# Which Stereo does not require dash mods?



## mbergin (Jun 19, 2012)

Does anyone have any suggestions what stereo I can install in my 69 GTO without having to cut the dash to trim? I'm looking for one with an iPod input. Every one I've researched requires a dash or trim modification, mostly requiring removal of the metal bar or trim across the middle of the opening. I purchased the kick plates with the speakers installed from Ames and was wondering what would be a good set of rear speakers to install. Would these be a 6' x9' speaker?
Any help would be greatly appreciated. 
Mike


Sent from my iPhone using AutoGuide.com App


----------



## 68greengoat (Sep 15, 2005)

Check out this thread for ideas.....

http://www.gtoforum.com/f12/website-fm-radio-upgrade-39710/


----------



## FlambeauHO (Nov 24, 2011)

Ames sells one for 299.00, no dash mod and has aux input.


----------



## KingJacobo (Jul 6, 2011)

Most of our generation cars have 6x9 rears, often times 4x10s up front. Take a tape measure and double check to be sure. The rears are a lot easier to access than most modern speakers!


----------



## mbergin (Jun 19, 2012)

Thanks 68 and Flambeau. I'm going to go for the one at performance years. It has an ipod hookup and does not require any modification for $300. Appreciate the help. 

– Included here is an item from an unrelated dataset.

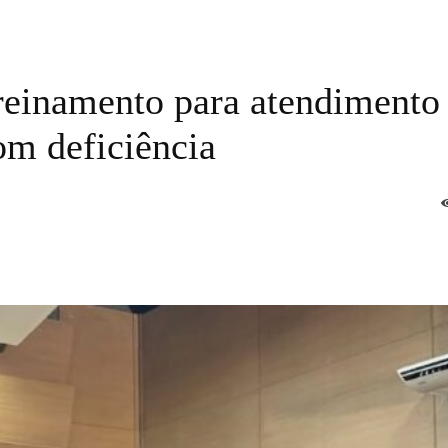
treinamento para atendimento
om deficiência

Sent from my iPhone using AutoGuide.com App


----------



## BearGFR (Aug 25, 2008)

mbergin said:


> Thanks 68 and Flambeau. I'm going to go for the one at performance years. It has an ipod hookup and does not require any modification for $300. Appreciate the help.
> 
> 
> Sent from my iPhone using AutoGuide.com App


That's the one I'm running in the Beast. It fits as advertised. Accessing all the functions on it requires using the included remote, as not all of the functions are available via the knobs (at least not that I've been able to figure out). If sound quality is really important to you, then I recommend that you plan now to add supplemental amplification behind it, sub woofers, etc. I didn't do that with mine, I'm running just the PY unit. I installed mine with twin 6x9's in the rear shelf, and replacement kick panels with built in speakers. All my speakers are what I'd consider good quality - not "bargain basement". It souinds "ok", but isn't really up to the level that the rest of the car is. It doesn't bother me (yet) because I'm still not tired of listening to the engne 

Bear


----------



## mbergin (Jun 19, 2012)

Thanks Bear. Do you know if the radio from PY has a remote turn on lead for an amplifier? The amp I'm looking at will only power up with that lead. Thanks again. Much appreciated. BTW...love the beast. Well done!


Sent from AutoGuide.com App


----------